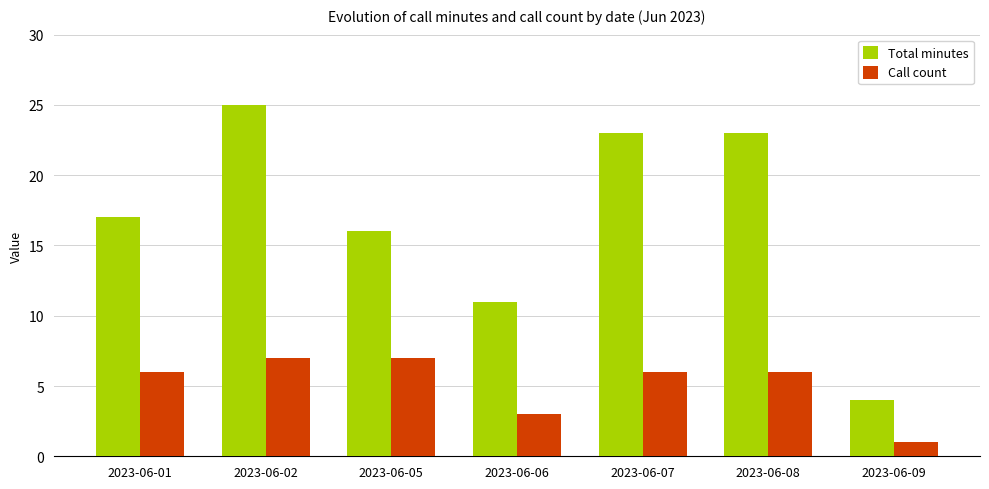

Which series changed the most between 2023-06-01 and 2023-06-06?

Total minutes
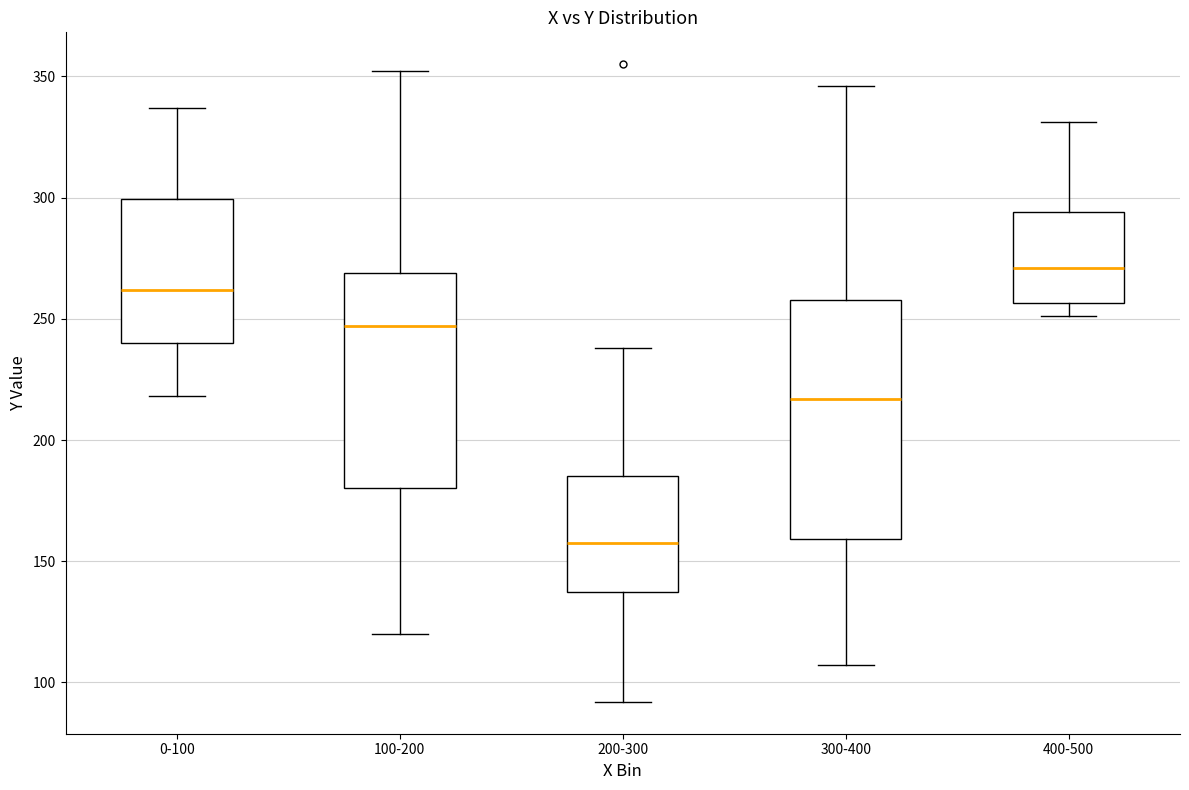

Reading left to right, transcribe this box plot: for each box, give where its median line is, the range the box spans, and where its two whiskers end, as read against the y-axis. The values are not printed on the chart, so give them approximately, as read against the axis.

0-100: median 260, box 240 to 300, whiskers 220 to 335
100-200: median 245, box 180 to 270, whiskers 120 to 350
200-300: median 160, box 135 to 185, whiskers 90 to 240
300-400: median 215, box 160 to 260, whiskers 105 to 345
400-500: median 270, box 255 to 295, whiskers 250 to 330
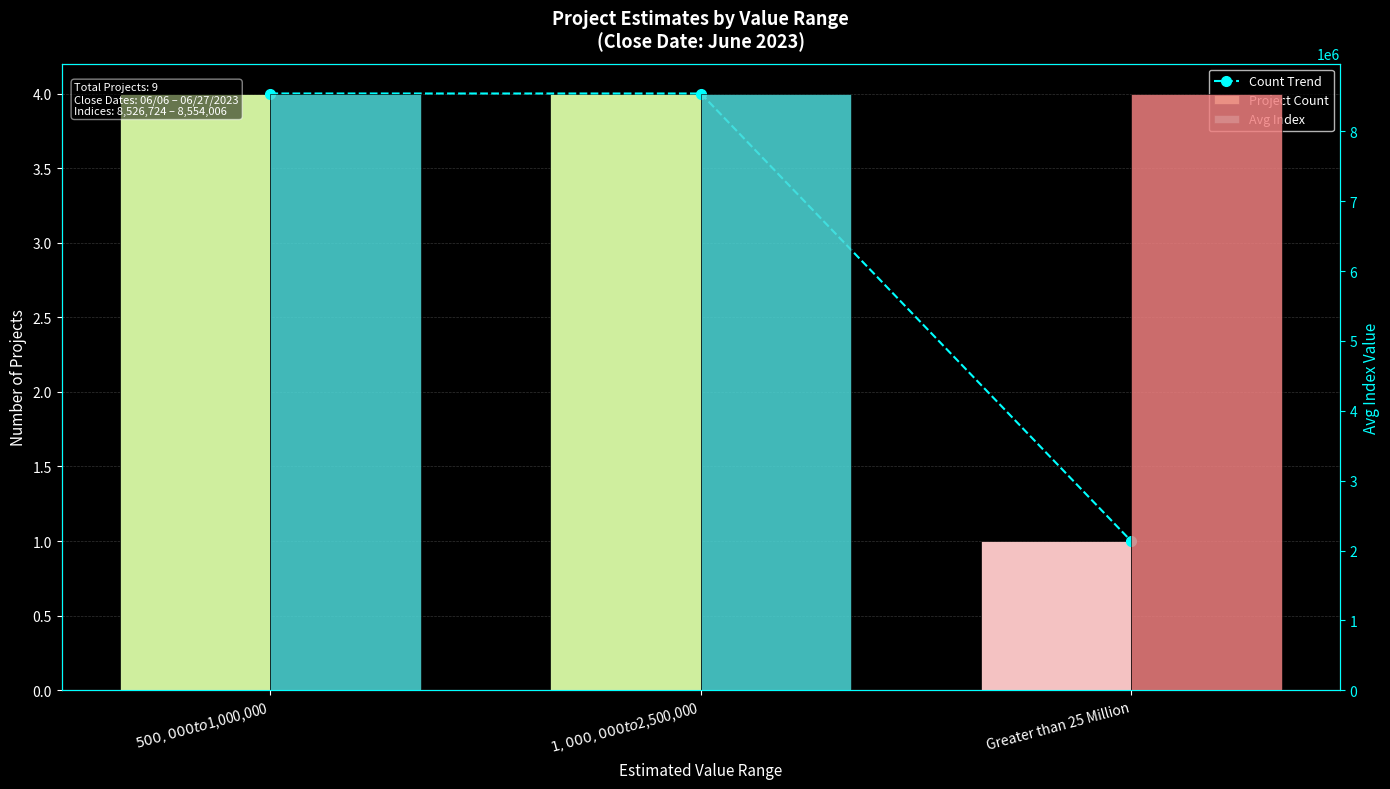

At which category is the sum across all series the highest?

$1,000,000 to $2,500,000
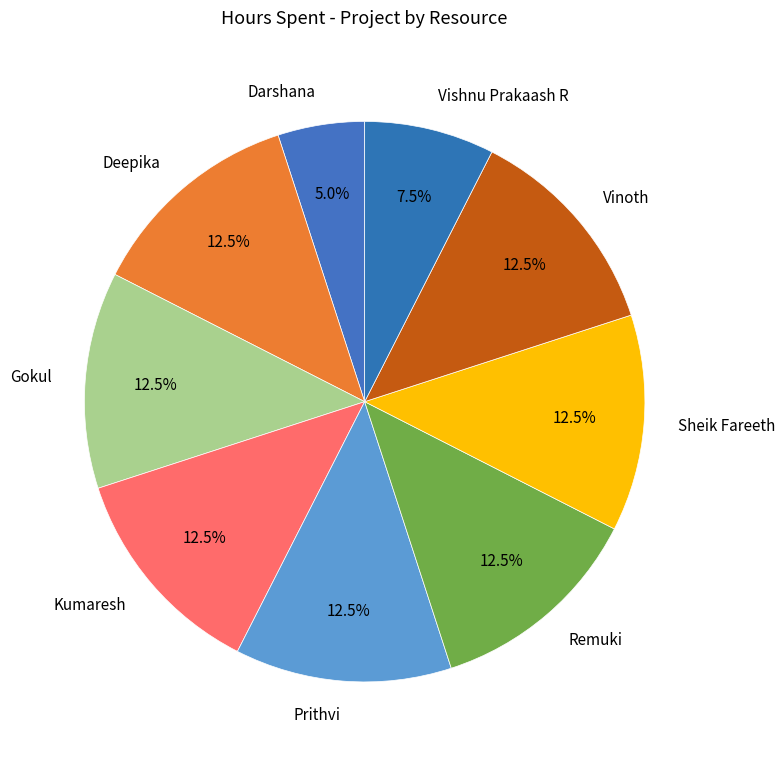

Does Remuki represent more than half of the total?

No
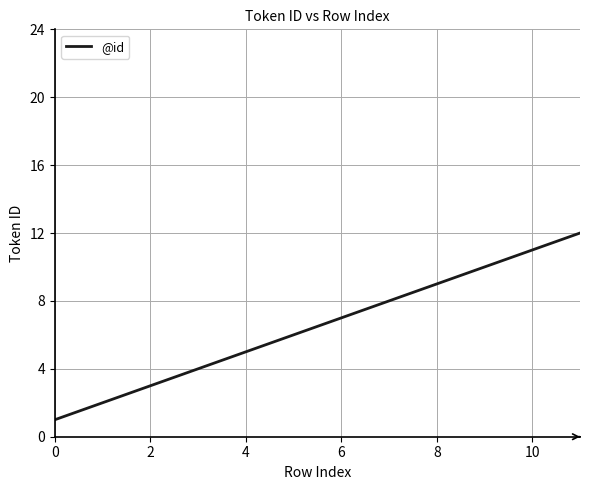

What is the maximum value shown in the chart?

12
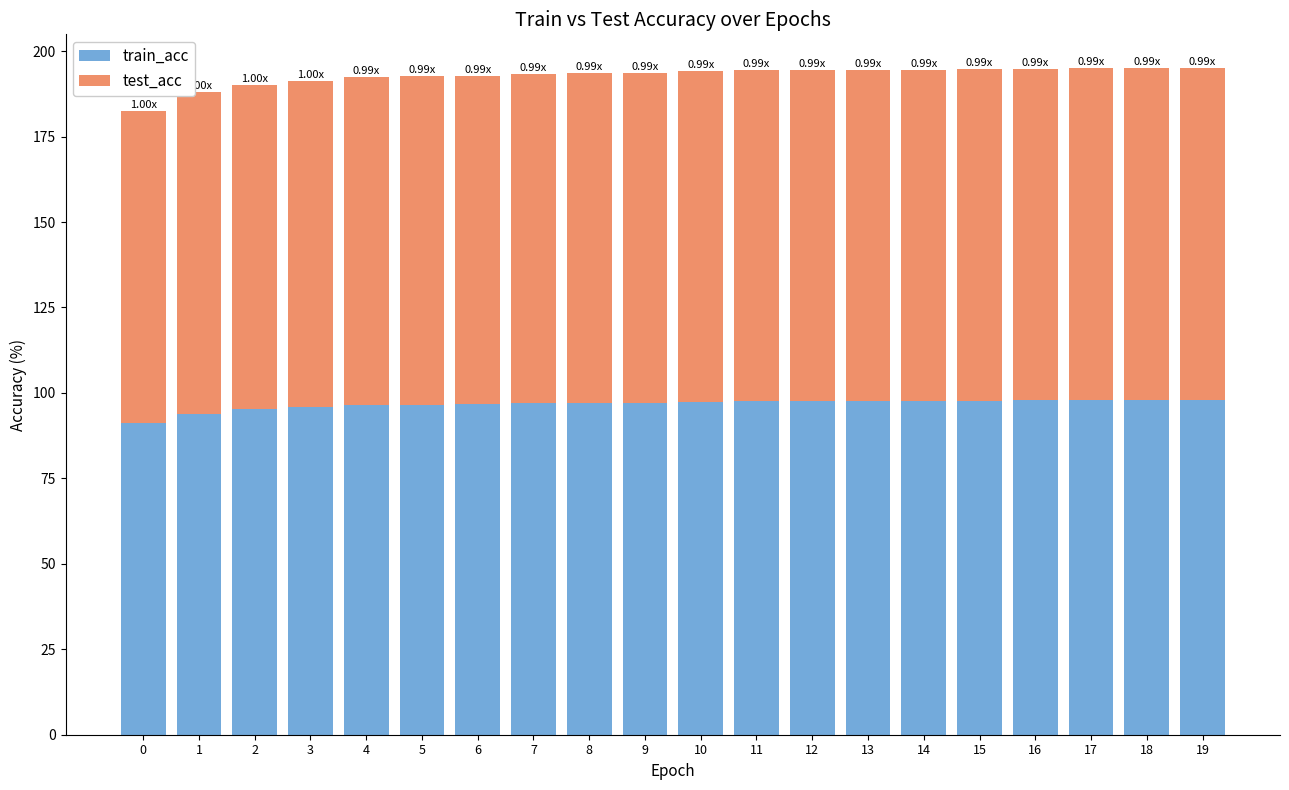

What are all the series names shown in the legend?

train_acc, test_acc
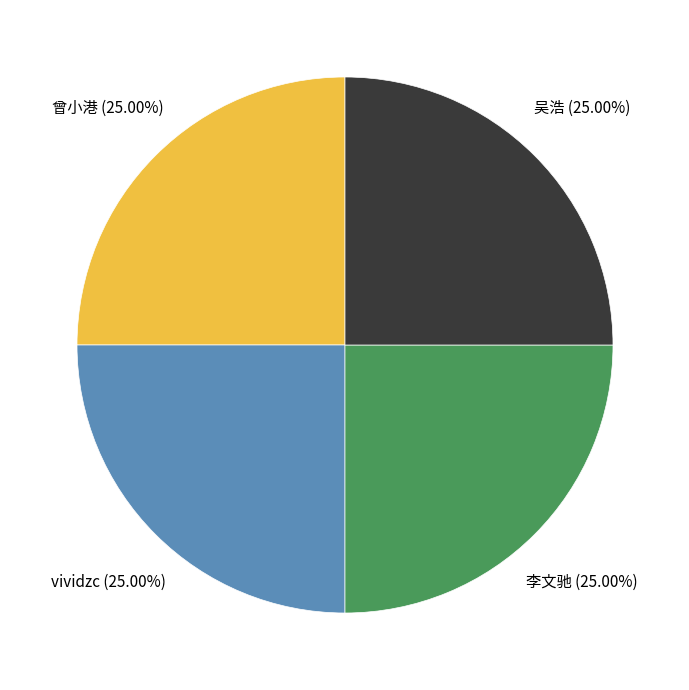

Approximately how many times larger is the value at 吴浩 compared to 李文驰?

1.0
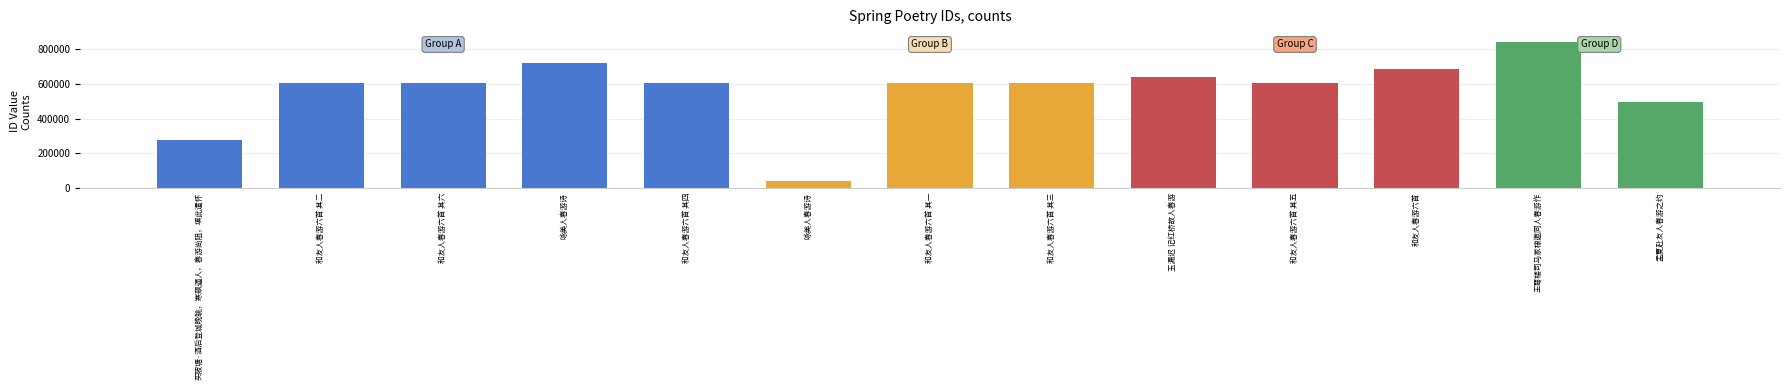

How many values are below 607506?

6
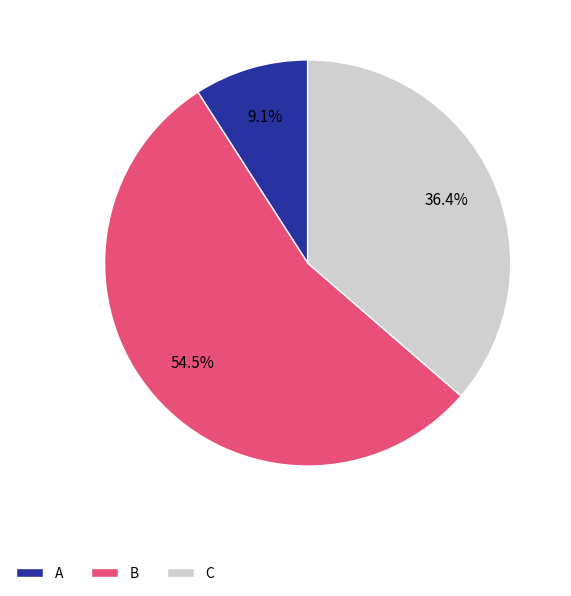

Combined, what portion of the pie is C and A?

45.5%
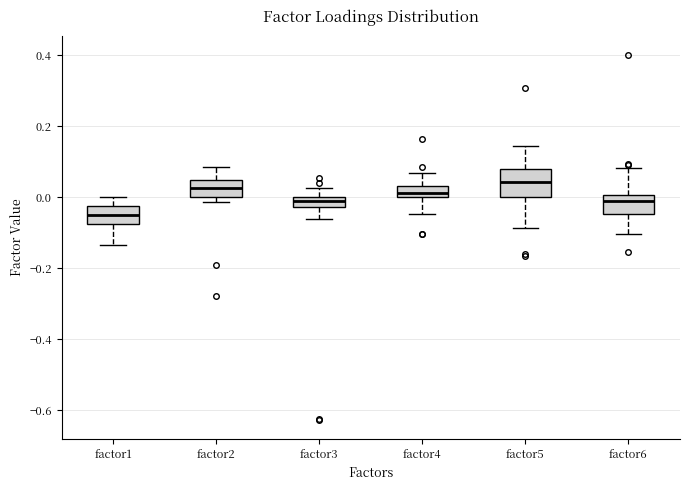

Comparing the boxes themselves (not the whiskers), which one is the tallest?

factor5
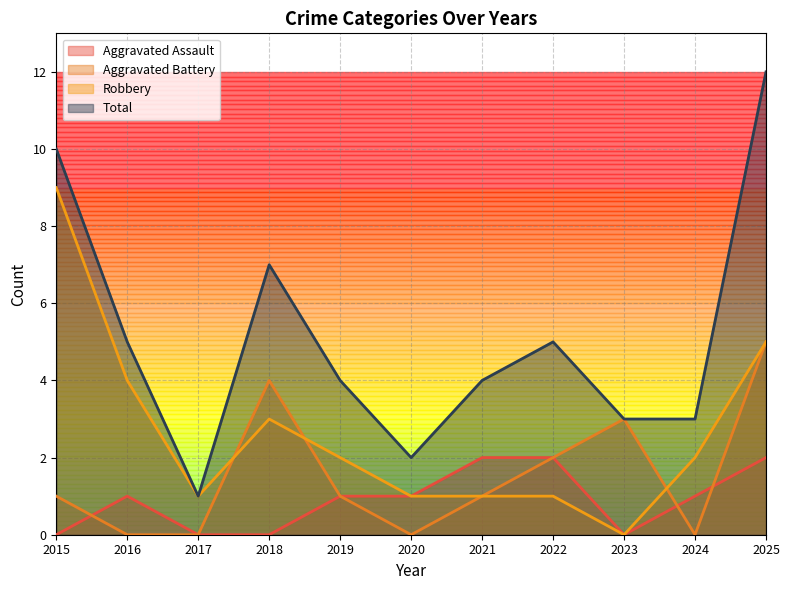

How many Aggravated Assault values are between 0 and 2?

11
* * * * * * *
**YOUR GOAL:**
Reproduce every one of the records above verbatim, keeping the lines in their original order. Leave out the pictures.

**ANSWER AREA:**
Which series changed the most between 2023-06-01 and 2023-06-06?

Total minutes

Reading left to right, transcribe this box plot: for each box, give where its median line is, the range the box spans, and where its two whiskers end, as read against the y-axis. The values are not printed on the chart, so give them approximately, as read against the axis.

0-100: median 260, box 240 to 300, whiskers 220 to 335
100-200: median 245, box 180 to 270, whiskers 120 to 350
200-300: median 160, box 135 to 185, whiskers 90 to 240
300-400: median 215, box 160 to 260, whiskers 105 to 345
400-500: median 270, box 255 to 295, whiskers 250 to 330

At which category is the sum across all series the highest?

$1,000,000 to $2,500,000

Does Remuki represent more than half of the total?

No

What is the maximum value shown in the chart?

12

What are all the series names shown in the legend?

train_acc, test_acc

Approximately how many times larger is the value at 吴浩 compared to 李文驰?

1.0

How many values are below 607506?

6

Combined, what portion of the pie is C and A?

45.5%

Comparing the boxes themselves (not the whiskers), which one is the tallest?

factor5

How many Aggravated Assault values are between 0 and 2?

11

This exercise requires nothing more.